How does "Open Sesame" Function for Viruses?

Max Planck scientists have found the optimal size with which viruses and nano-particles are able to enter cells

The nanoscale size of many viruses may have evolved to minimize their time to enter cells via a process called receptor mediated endocytosis, according to new research conducted by scientists from the Max Planck Institute for Metals Research and Brown University. While it has been previously assumed that the endocytosis of viruses is associated with the formation of clathrin coats at the cell membrane, recent experiments have shown that influenza viruses can enter cells even if the formation of clathrin coats are inhibited. The Max Planck and Brown researchers developed a mathematical model of a cell membrane with diffusive mobile receptors wrapping around a ligand coated cylindrical or spherical particle. The model predicted an optimal particle size for the smallest wrapping time and provided an explanation of how particles in the size range of tens to hundreds of nanometers can enter or exit cells even in the absence of clathrin or caveolin coats. (Gao et al., PNAS, 22 June 2005.)

Many viruses and bioparticles enter animal cells via receptor mediated endocytosis which is one of the most important vesicular traffic mechanisms in cellular transport. Viruses come in thousands of different shapes and sizes; most of them having a characteristic size in the range of tens to hundreds of nanometers. The life cycle of a virus follows a sequential route through various compartments of the host as illustrated in Fig. 1 (a-d). In receptor mediated endocytosis, viruses or particles enter and leave animal cells via the binding interaction between ligand molecules on the viral capid (such as hemagglutinin in the case of influenza viruses) and their receptor molecules on the cell membrane, which causes the membrane to wrap around the viral particle. Some enveloped viruses are transported in the intracellular compartments via similar wrapping processes shown in Fig. 1 (e-i).

The endocytic pathway is also of interest to understanding mechanisms by which nanomaterials might enter into human or animal cells, a significant issue for the development of gene and drug delivery tools as well as for assessing the potential hazard of nanotechnology on ecology and human health. Experimental studies on targeted drug delivery into cells have identified particle size as an important factor in cellular uptake of nanomaterials. It has been shown that particles with radii smaller than 50 nm exhibit significantly greater uptake compared to particles larger than 50 nm and that there is an optimal size around 25 nm. Other studies have shown that carbon nanotubes can enter animal cells without apparent toxicity.

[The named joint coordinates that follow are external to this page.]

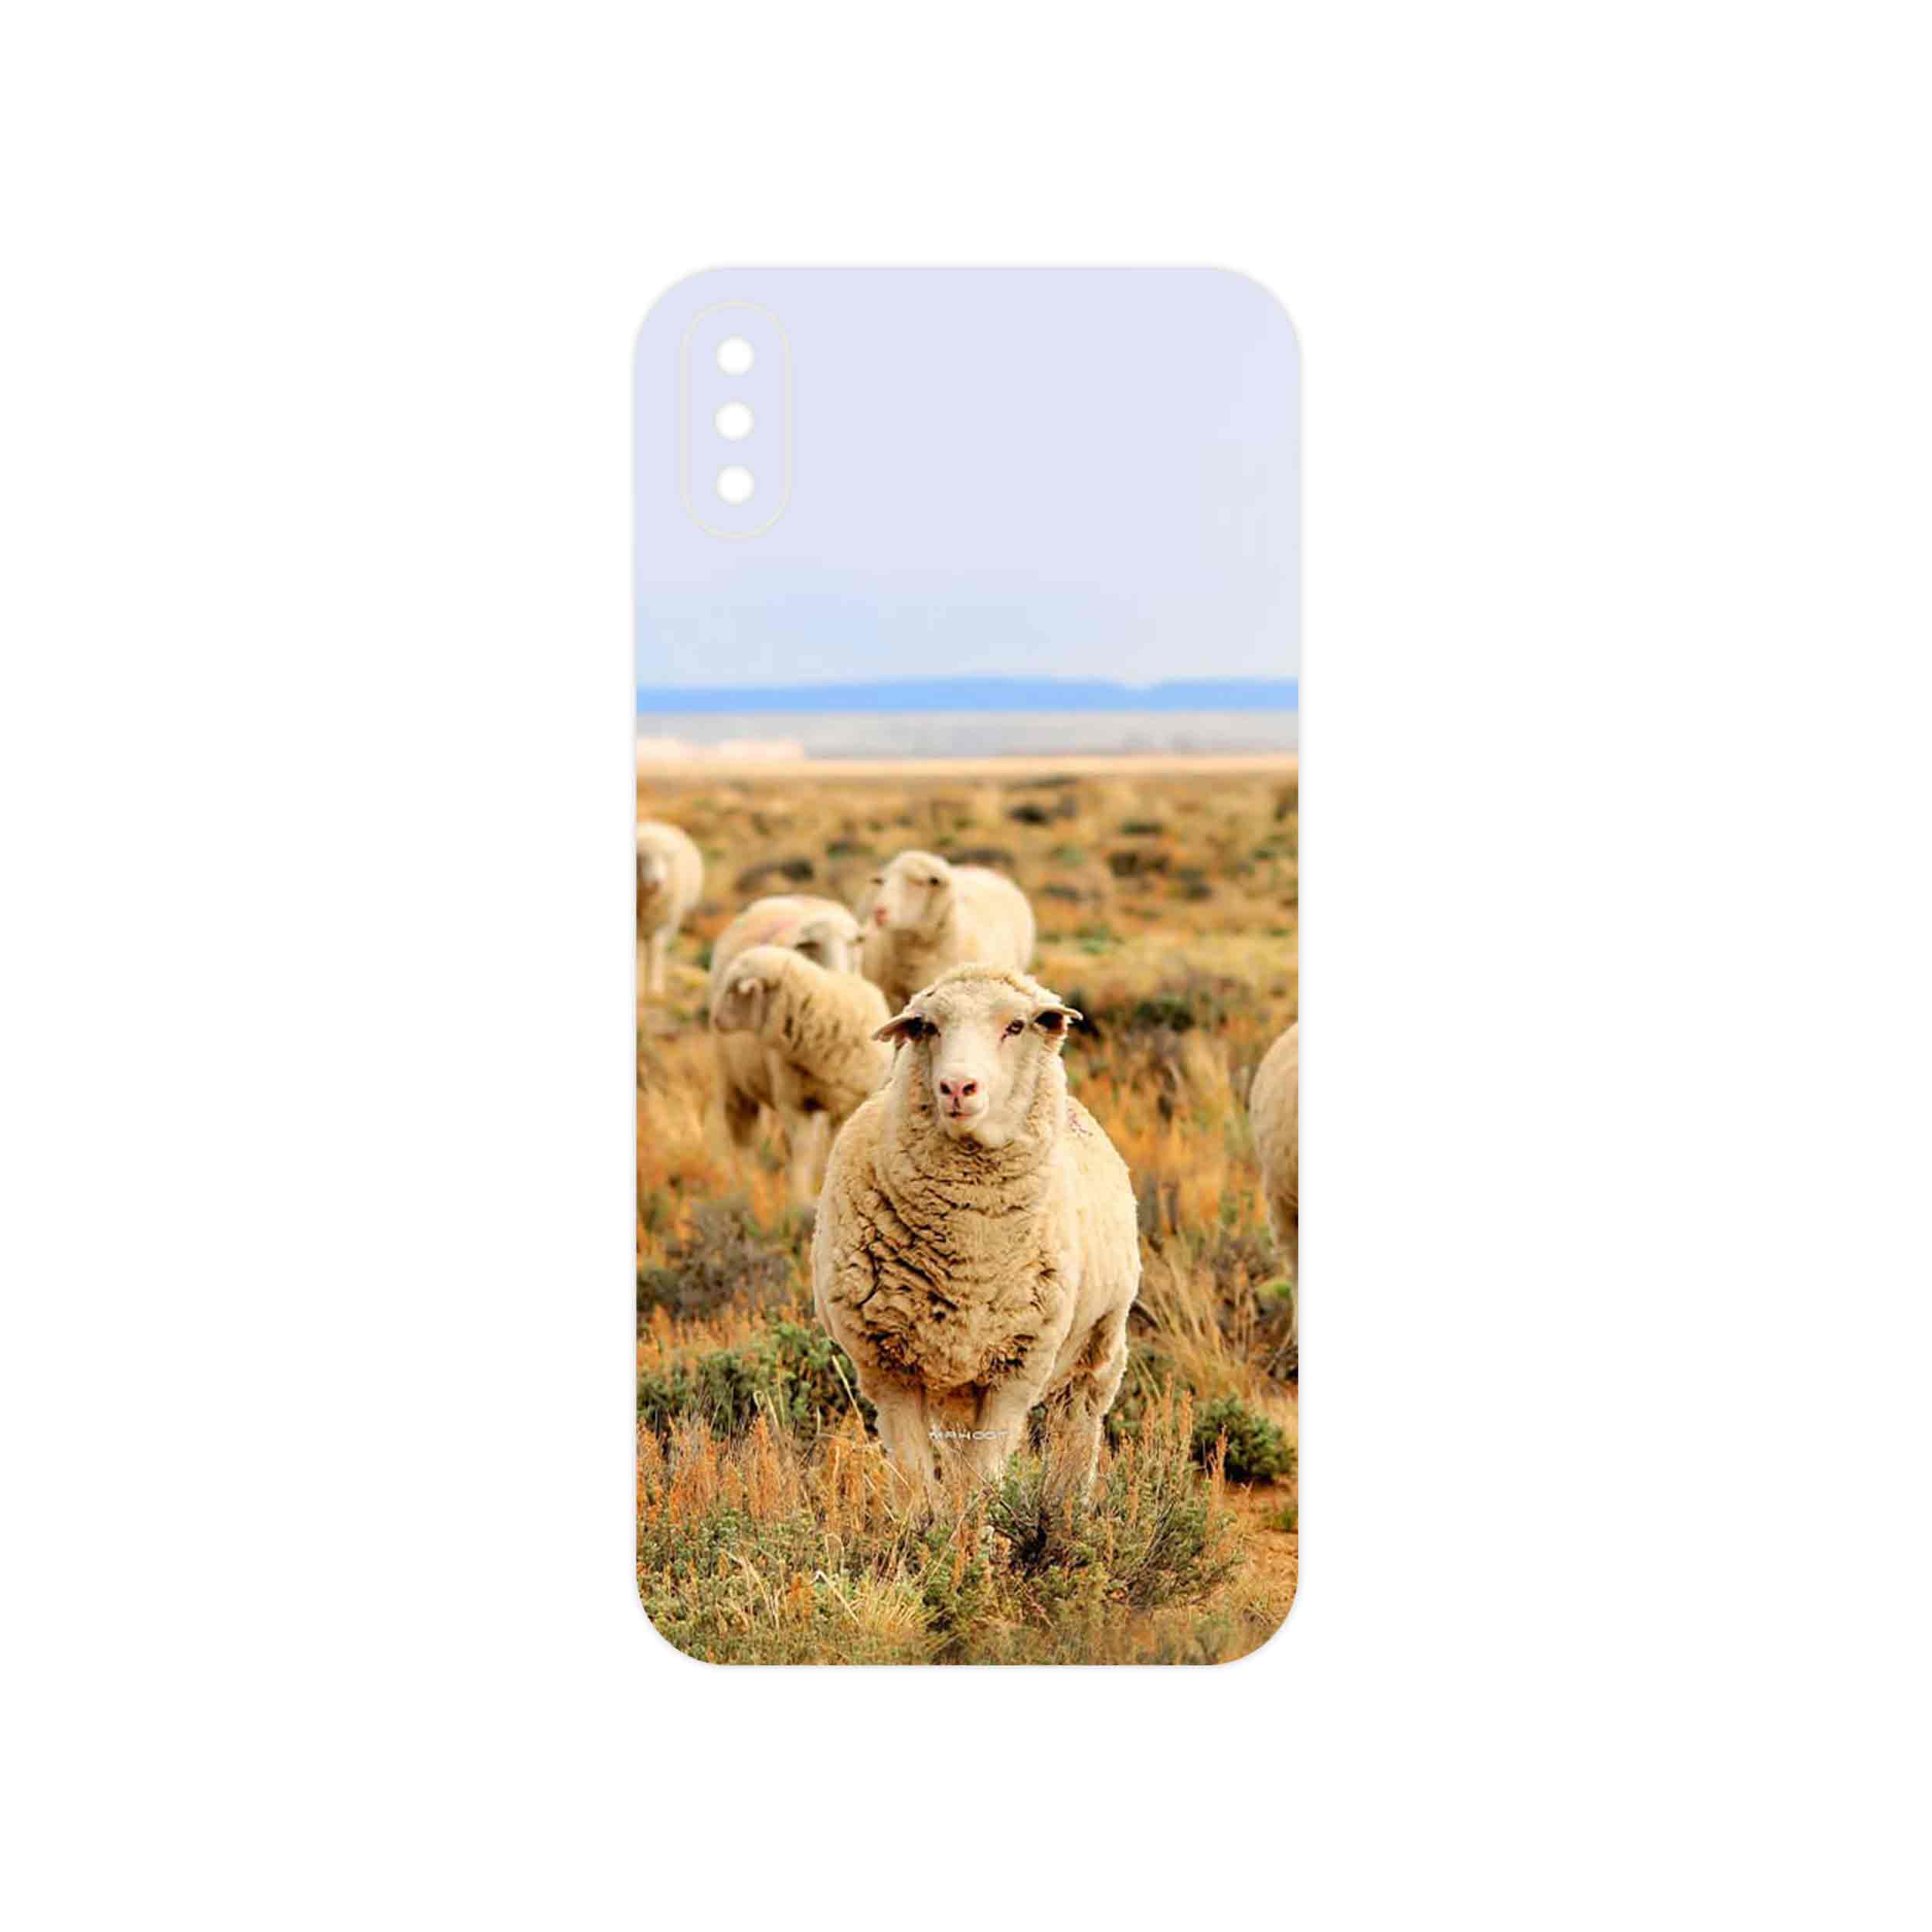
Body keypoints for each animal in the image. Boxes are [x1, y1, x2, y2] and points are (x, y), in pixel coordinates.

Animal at [636, 820, 703, 997]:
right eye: (643, 858)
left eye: (666, 858)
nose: (656, 882)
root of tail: (655, 824)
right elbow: (639, 951)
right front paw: (639, 987)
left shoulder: (665, 922)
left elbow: (656, 950)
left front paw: (655, 988)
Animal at [710, 945, 892, 1203]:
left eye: (735, 990)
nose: (715, 1019)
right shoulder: (794, 1103)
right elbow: (802, 1151)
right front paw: (801, 1197)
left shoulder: (851, 1103)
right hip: (735, 1085)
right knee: (743, 1136)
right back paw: (746, 1184)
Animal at [812, 964, 1140, 1501]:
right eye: (928, 1027)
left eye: (1016, 1026)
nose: (957, 1087)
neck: (970, 1252)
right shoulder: (889, 1369)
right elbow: (916, 1482)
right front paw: (928, 1525)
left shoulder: (1016, 1370)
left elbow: (984, 1481)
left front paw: (981, 1526)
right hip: (957, 1386)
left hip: (1098, 1348)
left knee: (1077, 1429)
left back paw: (1069, 1506)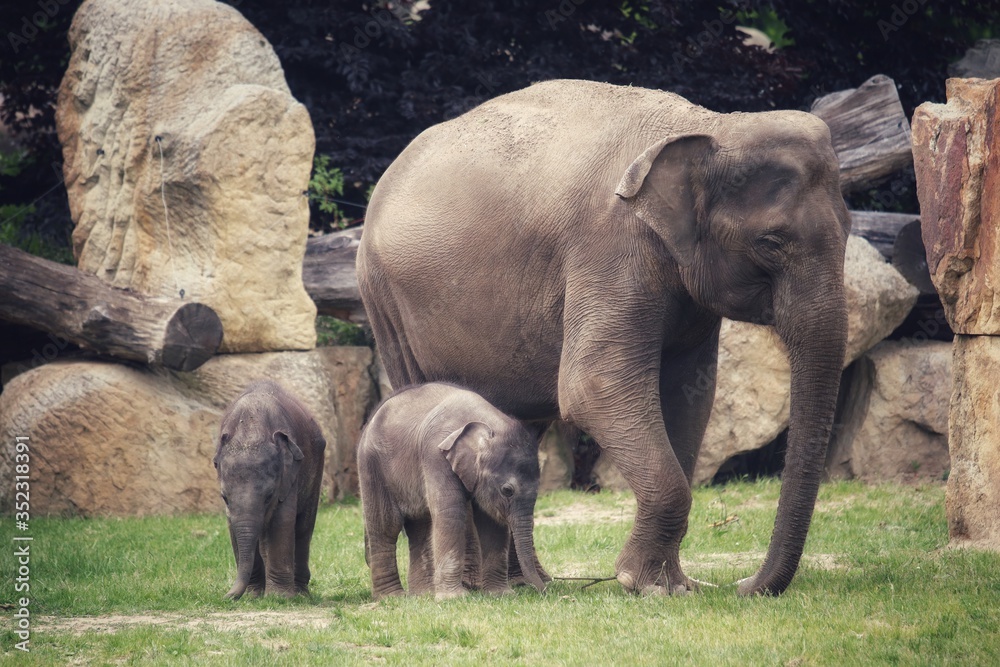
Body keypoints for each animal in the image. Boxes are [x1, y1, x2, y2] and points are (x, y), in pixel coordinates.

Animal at [213, 380, 326, 600]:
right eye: (224, 498)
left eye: (269, 497)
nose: (226, 598)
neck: (250, 425)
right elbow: (233, 526)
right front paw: (253, 596)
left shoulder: (289, 474)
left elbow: (281, 521)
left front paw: (279, 598)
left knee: (303, 526)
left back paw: (300, 593)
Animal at [360, 384, 548, 604]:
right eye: (507, 491)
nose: (544, 590)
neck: (487, 421)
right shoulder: (435, 455)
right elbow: (451, 513)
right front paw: (453, 598)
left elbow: (491, 521)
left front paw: (500, 594)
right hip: (372, 467)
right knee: (386, 526)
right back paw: (392, 598)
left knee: (419, 526)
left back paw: (423, 595)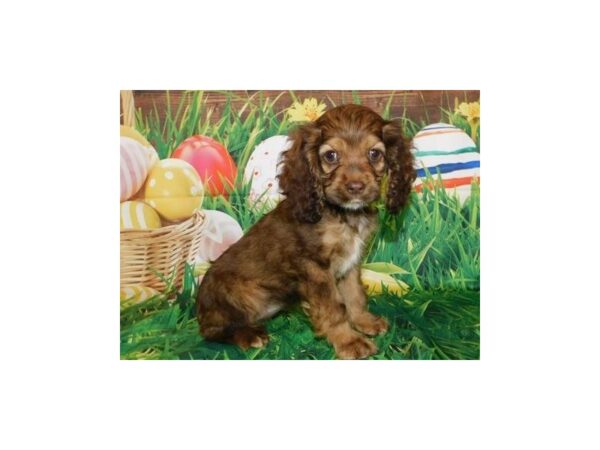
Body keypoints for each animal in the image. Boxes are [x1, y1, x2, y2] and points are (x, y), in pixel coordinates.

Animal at [197, 103, 418, 358]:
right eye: (331, 155)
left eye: (374, 154)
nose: (355, 187)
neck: (342, 214)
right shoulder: (316, 268)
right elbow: (334, 308)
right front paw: (349, 341)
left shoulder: (351, 263)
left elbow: (354, 296)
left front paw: (364, 321)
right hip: (239, 295)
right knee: (211, 330)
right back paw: (249, 335)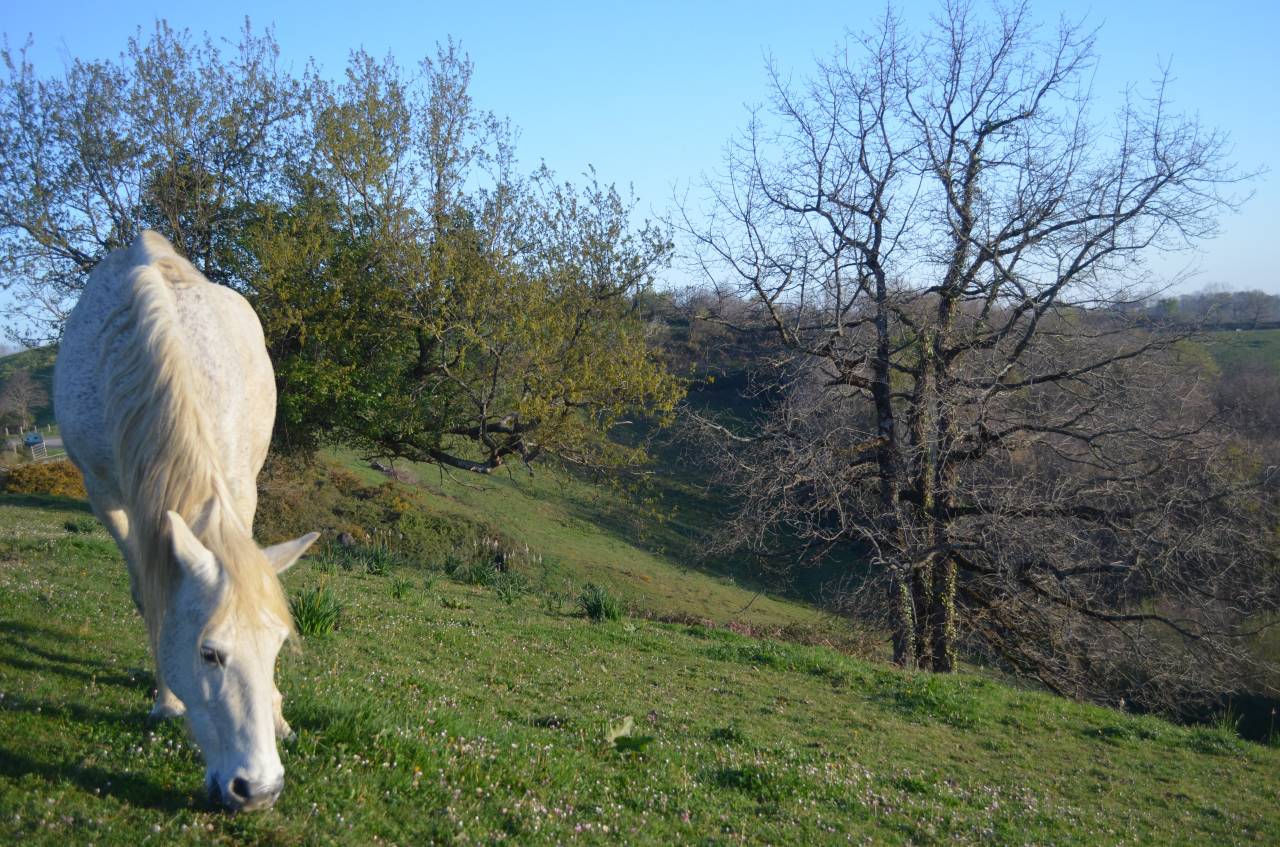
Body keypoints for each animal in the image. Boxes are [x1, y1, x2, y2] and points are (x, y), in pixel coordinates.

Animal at [53, 231, 318, 811]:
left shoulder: (240, 486)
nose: (259, 790)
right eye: (209, 654)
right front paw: (167, 700)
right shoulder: (106, 497)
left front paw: (277, 711)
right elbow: (149, 593)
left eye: (276, 649)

It has been generally assumed that the endocytosis of viruses is associated with the formation of a clathrin coat at the inner membrane leaflet. However, it has been recently shown that influenza viruses can enter cells even if the formation of clathrin coats is inhibited. Scientists from the Max Planck Institute for Metals Research (H. Gao, W. Shi) and Brown University (L. B. Freund) developed a mathematic model to understand clathrin-free receptor mediated endocytosis by adopting a mathematical framework that had previously been used to study curved cell membranes spreading on flat substrates. The researchers considered cylindrical or spherical particles coated with fixed ligand wrapped around by a cell membrane containing compatible diffusive mobile receptors without clathrin coats. According to their model, the particle size can significantly affect the endocytotic time, with a typical behavior shown in Fig. 2. The results showed that particles in the size between a minimum and a maximum particle radius can enter or exit cells via wrapping even in the absence of clathrin coats. There exists an optimal particle size for the smallest wrapping time. The theoretical model predicts an optimal radius around 27~30 nm for spherical particles.